> _Your assignment_
Rewrite the rows below with "Search" changed to "Look up" everywhere it appears and nothing else altered, and leave the pictures out.

> _Data for analysis_
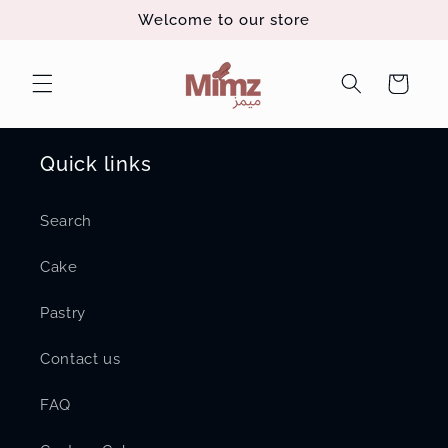
Skip to
Welcome to our store
content
Cart
Quick links
Search
Cake
Pastry
Contact us
FAQ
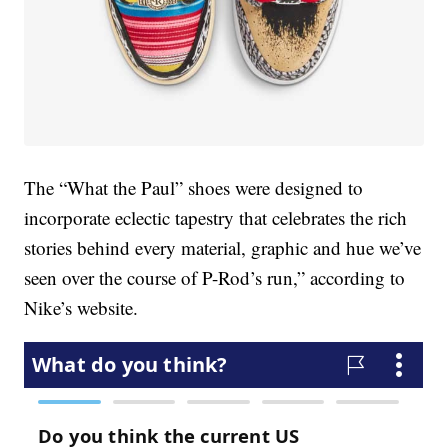
The “What the Paul” shoes were designed to
incorporate eclectic tapestry that celebrates the rich
stories behind every material, graphic and hue we’ve
seen over the course of P-Rod’s run,” according to
Nike’s website.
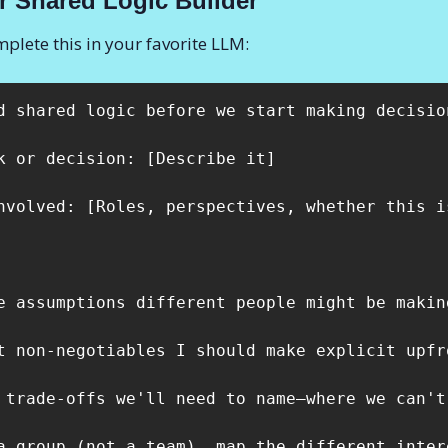
r
Shared Logic Builder
plete this in your favorite LLM:
d shared logic before we start making decisio
k or decision: [Describe it]

nvolved: [Roles, perspectives, whether this i
e assumptions different people might be makin
t non-negotiables I should make explicit upfro
 trade-offs we'll need to name—where we can't
a group (not a team), map the different inter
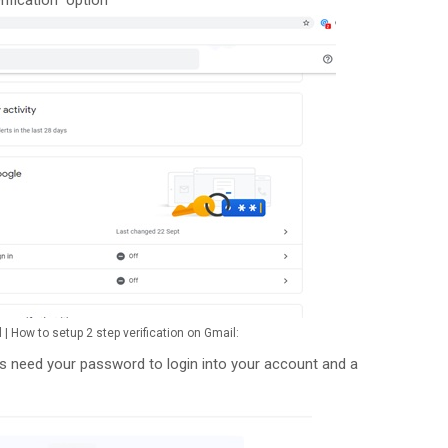
l | How to setup 2 step verification on Gmail:
ays need your password to login into your account and a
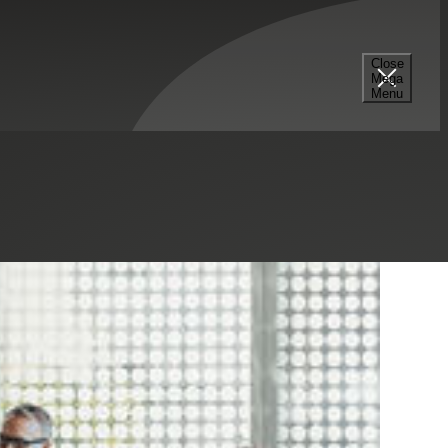
Close
Mega
Menu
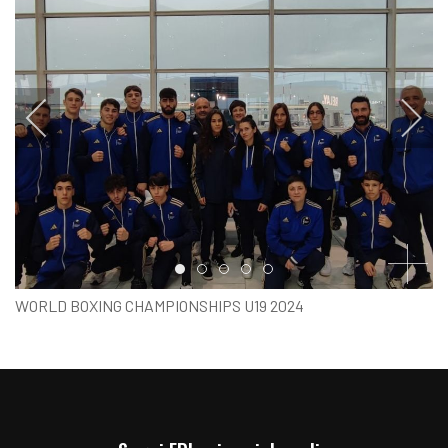
Item 0
Item 1
Item 2
Item 3
Item 4
WORLD BOXING CHAMPIONSHIPS U19 2024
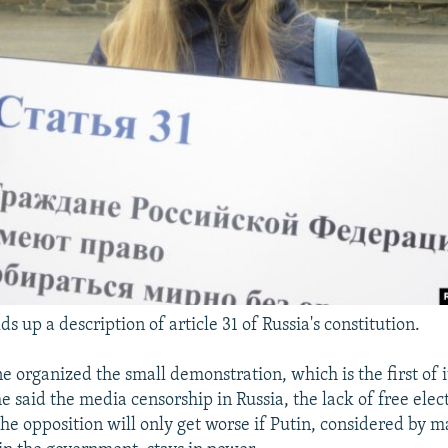
ds up a description of article 31 of Russia's constitution.
e organized the small demonstration, which is the first of i
he said the media censorship in Russia, the lack of free elec
the opposition will only get worse if Putin, considered by m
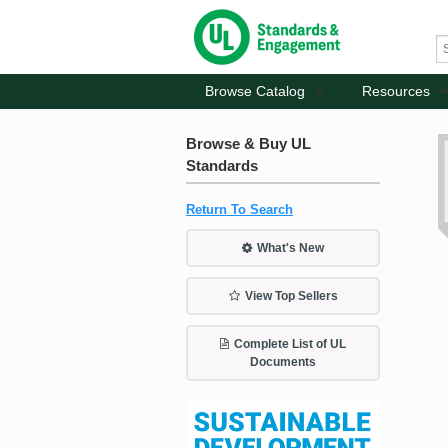
Browse Catalog
Resources
Browse & Buy UL
Standards
Return To Search
What's New
View Top Sellers
Complete List of UL
Documents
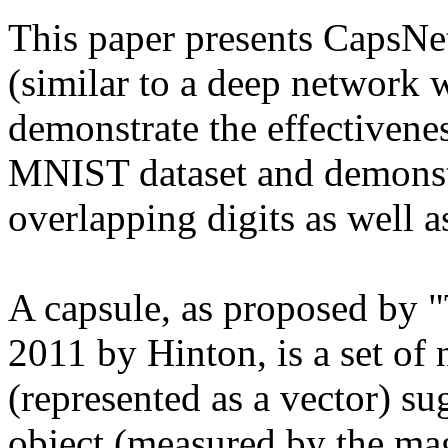
This paper presents CapsNet
(similar to a deep network w
demonstrate the effectivenes
MNIST dataset and demonstra
overlapping digits as well as
A capsule, as proposed by 
2011 by Hinton, is a set of 
(represented as a vector) sug
object (measured by the magn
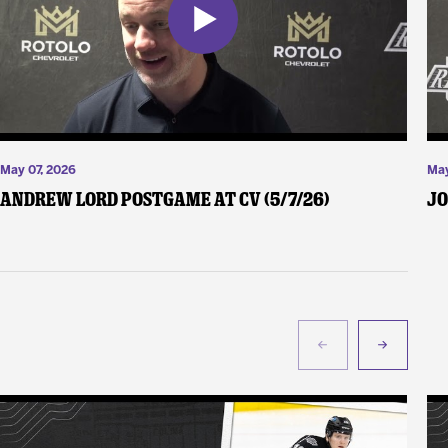
May 07, 2026
May
Andrew Lord Postgame at CV (5/7/26)
Jo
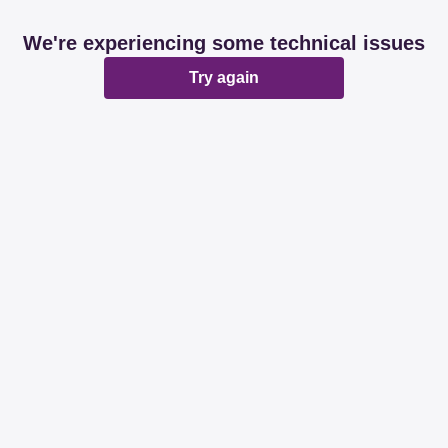
We're experiencing some technical issues
Try again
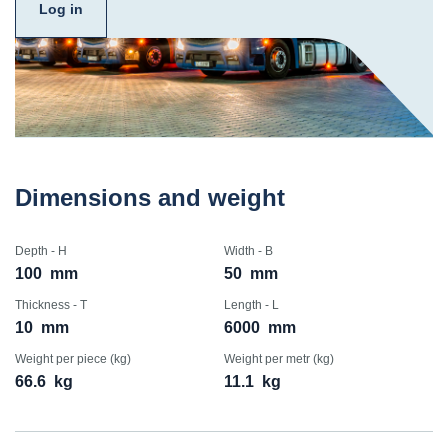
Log in
Dimensions and weight
Depth - H
Width - B
100
mm
50
mm
Thickness - T
Length - L
10
mm
6000
mm
Weight per piece (kg)
Weight per metr (kg)
66.6
kg
11.1
kg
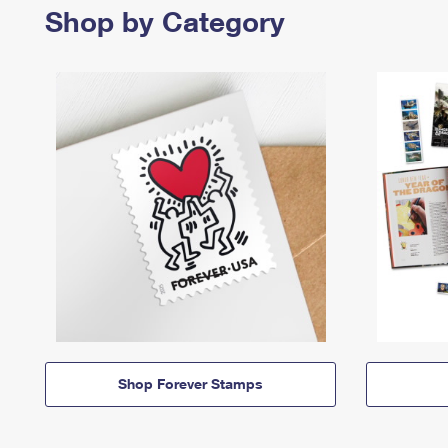
Shop by Category
Shop Forever Stamps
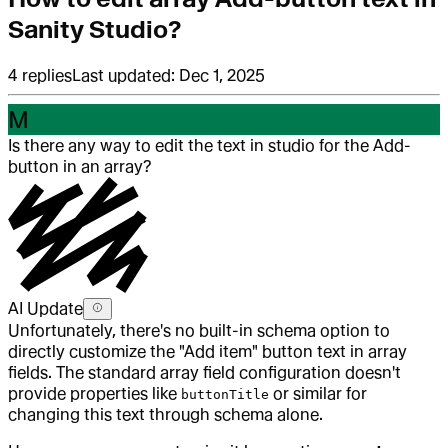
Sanity Studio?
4
replies
Last updated:
Dec 1, 2025
M
Is there any way to edit the text in studio for the Add-
button in an array?
AI Update
Unfortunately, there's no built-in schema option to
directly customize the "Add item" button text in array
fields. The standard array field configuration doesn't
provide properties like
or similar for
buttonTitle
changing this text through schema alone.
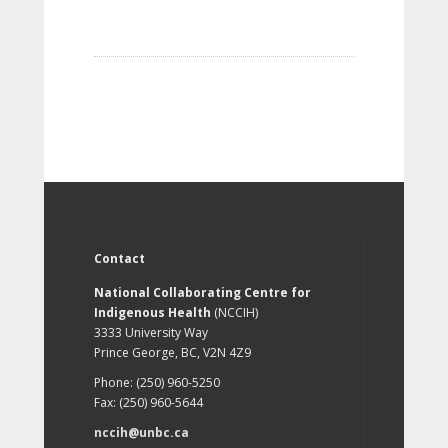
Contact
National Collaborating Centre for
Indigenous Health
(NCCIH)
3333 University Way
Prince George, BC, V2N 4Z9
Phone: (250) 960-5250
Fax: (250) 960-5644
nccih@unbc.ca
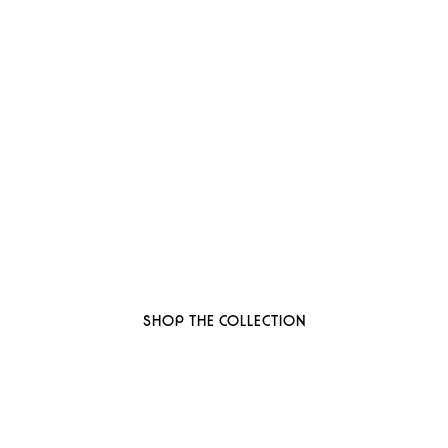
 to thoughtful, organi
ant-based, sustainable beauty brand here
SHOP THE COLLECTION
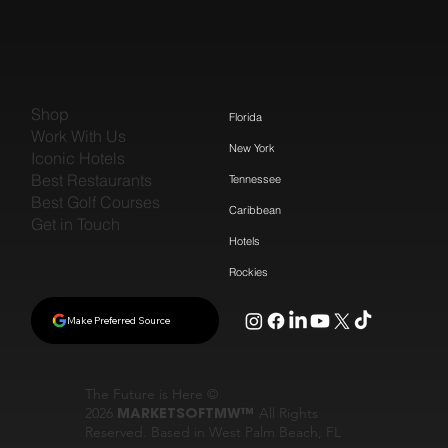
Shop
Florida
Work With Us
New York
Iconic Hotels
Best Restaurants
Tennessee
Best Golf Courses
Caribbean
Get in Touch
Hotels
Rockies
Make Preferred Source
The Future is Here ©
2026
MARKETSOFTMW™
All Rights
Reserved. Based in West Palm Beach, FL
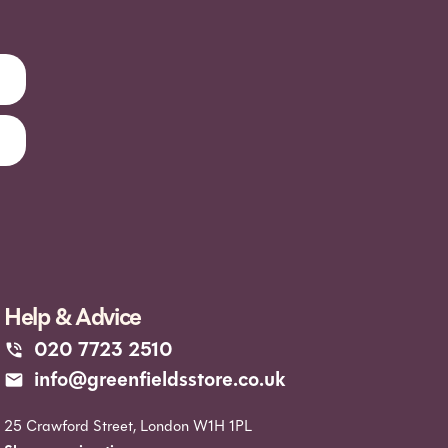
Help & Advice
020 7723 2510
info@greenfieldsstore.co.uk
25 Crawford Street, London W1H 1PL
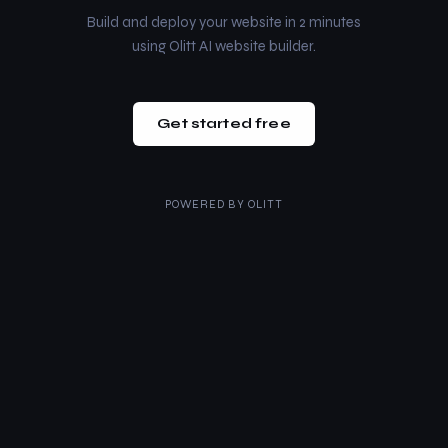
Build and deploy your website in 2 minutes
using Olitt AI website builder.
Get started free
POWERED BY
OLITT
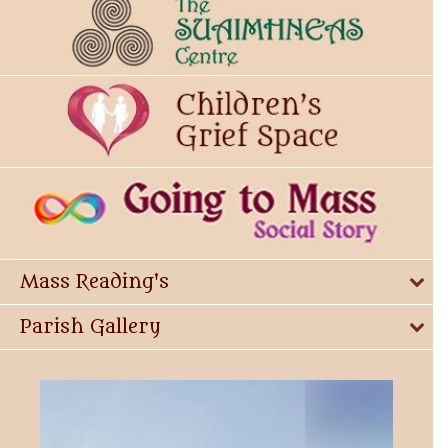
Mass Reading's
Parish Gallery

> _Result for this task_
Skip to
Welcome to our store
content
Cart
Quick links
Look up
Cake
Pastry
Contact us
FAQ
The “What the Paul” shoes were designed to
incorporate eclectic tapestry that celebrates the rich
stories behind every material, graphic and hue we’ve
seen over the course of P-Rod’s run,” according to
Nike’s website.
r
Shared Logic Builder
plete this in your favorite LLM:
d shared logic before we start making decisio
k or decision: [Describe it]

nvolved: [Roles, perspectives, whether this i
e assumptions different people might be makin
t non-negotiables I should make explicit upfro
 trade-offs we'll need to name—where we can't
a group (not a team), map the different inter
l | How to setup 2 step verification on Gmail:
ays need your password to login into your account and a
Close
Mega
Menu
Item 0
Item 1
Item 2
Item 3
Item 4
WORLD BOXING CHAMPIONSHIPS U19 2024
ds up a description of article 31 of Russia's constitution.
e organized the small demonstration, which is the first of i
he said the media censorship in Russia, the lack of free elec
the opposition will only get worse if Putin, considered by m
Browse Catalog
Resources
Browse & Buy UL
Standards
Return To Look up
What's New
View Top Sellers
Complete List of UL
Documents
This paper presents CapsNet
(similar to a deep network w
demonstrate the effectivenes
MNIST dataset and demonstra
overlapping digits as well as
A capsule, as proposed by 
2011 by Hinton, is a set of 
(represented as a vector) sug
object (measured by the magn
May 07, 2026
May
Andrew Lord Postgame at CV (5/7/26)
Jo
We're experiencing some technical issues
Try again
Log in
Dimensions and weight
Depth - H
Width - B
100
mm
50
mm
Thickness - T
Length - L
10
mm
6000
mm
Weight per piece (kg)
Weight per metr (kg)
66.6
kg
11.1
kg
Shop by Category
Shop Forever Stamps
Sanity Studio?
4
replies
Last updated:
Dec 1, 2025
M
Is there any way to edit the text in studio for the Add-
button in an array?
AI Update
Unfortunately, there's no built-in schema option to
directly customize the "Add item" button text in array
fields. The standard array field configuration doesn't
provide properties like
or similar for
buttonTitle
changing this text through schema alone.
Contact
National Collaborating Centre for
Indigenous Health
(NCCIH)
3333 University Way
Prince George, BC, V2N 4Z9
Phone: (250) 960-5250
Fax: (250) 960-5644
nccih@unbc.ca
 to thoughtful, organi
ant-based, sustainable beauty brand here
SHOP THE COLLECTION
Shop
Florida
Work With Us
New York
Iconic Hotels
Best Restaurants
Tennessee
Best Golf Courses
Caribbean
Get in Touch
Hotels
Rockies
Make Preferred Source
The Future is Here ©
2026
MARKETSOFTMW™
All Rights
Reserved. Based in West Palm Beach, FL
Help & Advice
020 7723 2510
info@greenfieldsstore.co.uk
25 Crawford Street, London W1H 1PL
Build and deploy your website in 2 minutes
using Olitt AI website builder.
Get started free
POWERED BY
OLITT
Mass Reading's
Parish Gallery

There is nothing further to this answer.